Otto Ganz. Éros métaphysique

Otto GANZ, La vie pratique, postface de Caroline Lamarche, Espace Nord, 2018, 160 p., 8 €, ISBN : 978-2875681454

otto ganz la vie pratiqueNeuf cercles de l’enfer, de l’extase, neuf parts d’un festin cannibale où s’entre-dévorent les pulsions Éros dans Thanatos, Thanatos dans Éros, le tout composant une œuvre inclassable, filant une langue d’une inventivité éblouissante… Accompagné de l’éclatante postface de Caroline Lamarche, La vie pratique du romancier, poète, plasticien Otto Ganz se voit réédité par Espace Nord après sa parution aux éditions Blanche en 2001. L’écriture met en forme la faim d’absolu, la quête d’abîme, le dessous de la cartographie humaine en tournoyant autour d’un électron noir prénommé Alba-Lee. Héroïne d’un jeu de pistes métaphysiques dont le prénom fait signe vers Annabel Lee d’Edgar Allan Poe, Alba-Lee explore entre sainteté noire et érotisme sans tabou les zones loin de l’équilibre, faisant de son corps donné, offert l’instrument d’une rédemption pour ceux qu’elle appelle ses pauvres, ses clients dont elle soulage le mal-être.

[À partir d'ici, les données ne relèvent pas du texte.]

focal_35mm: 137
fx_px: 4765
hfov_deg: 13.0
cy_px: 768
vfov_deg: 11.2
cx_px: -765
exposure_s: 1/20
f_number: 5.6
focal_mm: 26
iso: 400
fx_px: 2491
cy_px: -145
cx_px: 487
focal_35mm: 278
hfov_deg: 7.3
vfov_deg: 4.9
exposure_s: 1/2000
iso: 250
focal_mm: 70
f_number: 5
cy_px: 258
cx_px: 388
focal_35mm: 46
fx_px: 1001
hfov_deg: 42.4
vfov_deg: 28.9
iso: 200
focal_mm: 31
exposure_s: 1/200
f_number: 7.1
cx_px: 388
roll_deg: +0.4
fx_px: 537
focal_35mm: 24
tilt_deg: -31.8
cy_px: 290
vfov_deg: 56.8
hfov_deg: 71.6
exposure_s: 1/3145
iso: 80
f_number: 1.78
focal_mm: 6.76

Dans un dispositif polyphonique rythmé par la voix de neuf narrateurs, Otto Ganz réverbère la course éperdue vers le plus-de-jouir à laquelle Alba-Lee s’adonne. Parmi les « pauvres » happés par la puissance érotique de la jeune Alba-Lee, un voyeur, le mari, un chien, un nécrophile, un coprophile, une fourchette de sadiques, tous aimantés par une femme qui se donne à tous lors de messes tenant du sacrifice et de l’ivresse. Péripatéticienne de l’eucharistie susurrant « ceci est mon corps, ceci est mon sang », grande prêtresse de ce qu’on appelle perversions, Alba-Lee distribue les parts de son mystère, lequel culminera dans son suicide. Consubstantiels aux jeux érotiques, le risque de mort, la transgression qui glisse dans une balade macabre, dans un oratorio de sperme et de sang.

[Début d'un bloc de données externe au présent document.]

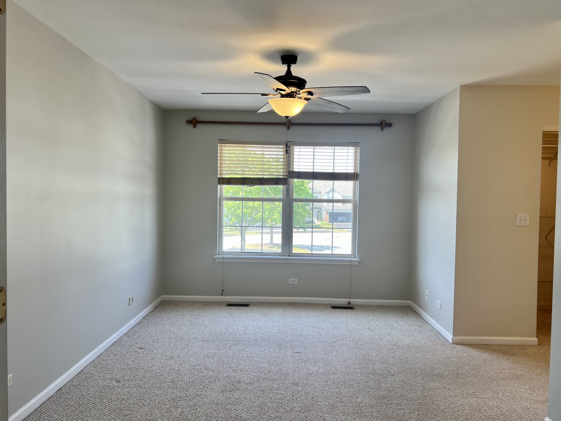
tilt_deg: -1.9
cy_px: 210
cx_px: 280
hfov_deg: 67.3
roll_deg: -1.5
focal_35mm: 26
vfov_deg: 53.1
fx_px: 421
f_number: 1.5
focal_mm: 5.7
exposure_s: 1/179
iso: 50
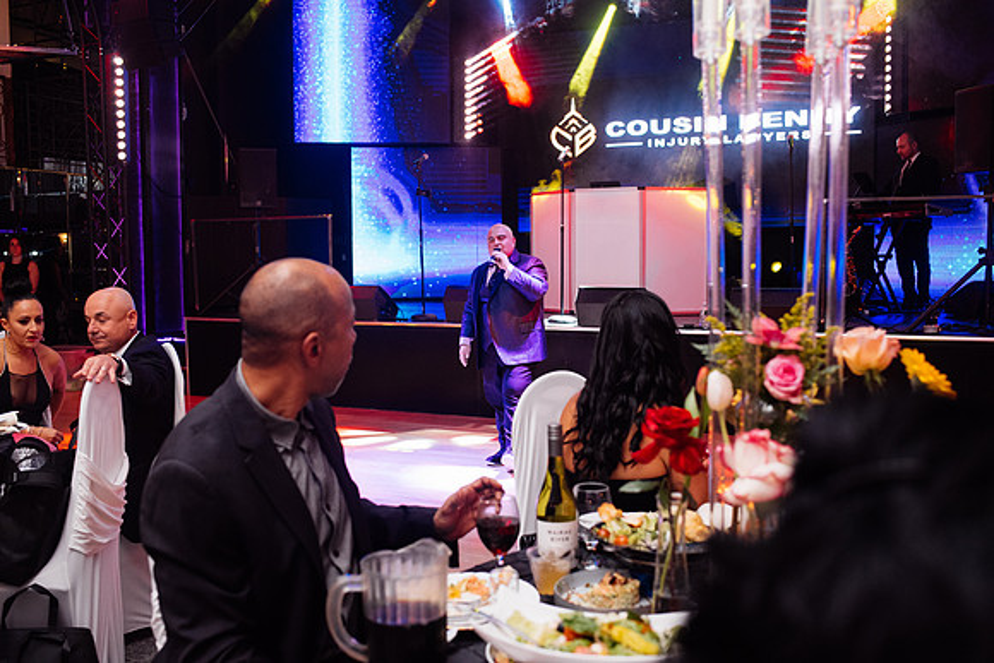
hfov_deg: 54.4
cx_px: 497
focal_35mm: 35
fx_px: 967
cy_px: 332
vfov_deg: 37.9
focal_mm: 35
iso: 2000
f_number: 3.5
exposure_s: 1/200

Le centre de gravité de La vie pratique — construit sur le Dictionnaire universel de la vie pratique à la ville et à la campagne contenant les notions d’une utilité générale et d’une application journalière et tous les renseignements usuels de Guillaume Belèze, livre qu’il torpille —, nous est donné par le corps d’Alba-Lee qui s’est pendue à une corde de piano, balançant son sex-appeal d’outre-tombe, se refermant sur son énigme. Otto Ganz s’aventure dans les infra-sons de l’humain, creusant l’érotisme comme l’un des filons où penser les régimes d’états d’exception, les ruses de la déraison, l’obsession du Néant. Verbe acéré, humour caustique, scènes d’un gore métaphysique, explosion langagière, subversion féroce de la mécanique bien huilée qu’est devenue une certaine littérature contemporaine avalée par l’asepsie… dans ce roman dévoré par un feu crépusculaire, par un jusqu’au-boutisme dans l’exploration du répulsif, les codes du genre érotique sont dynamités au profit d’un enjeu rituel.

L’écriture d’Otto Ganz reproduit en son labyrinthe vénéneux l’aimantation d’Alba-Lee, la rousse à la peau d’albâtre. Comme Alba-Lee a ses pauvres, ses envoûtés qu’elle captive par son art d’un érotisme exacerbé, chaque lecteur devient un des « pauvres » du dispositif narratif d’Otto Ganz. Lolita précoce, nymphette surdouée de la baise, l’héroïne fonctionne comme un attracteur étrange. Redoublant la magie blanche, la magie noire de son personnage, La vie pratique sécrète l’ensorcellement dont le récit décrit la mise en œuvre. « Un jour, Alba-Lee débarquait dans une vie, mais ce n’était pas un débarquement : tous ceux qui l’ont connue, et il y en a, pourront expliquer comment son arrivée rétablissait un déséquilibre et qu’elle était, aussi surprenant que cela puisse être, le seul antidote au mal qui couvait chez tous ». Dans un climat qui tient du roman gothique, d’une esthétique du nocturne, le corps du livre et celui de son personnage central s’offrent comme un palais des pulsions soustraites au vernis de la culture. Aux côtés de La vie pratique, signalons qu’Otto Ganz sort un recueil de poèmes, Technique du point d’aveugle aux éditions du Cygne et qu’un roman paraîtra prochainement aux éditions Maelström, intitulé Les vigilantes.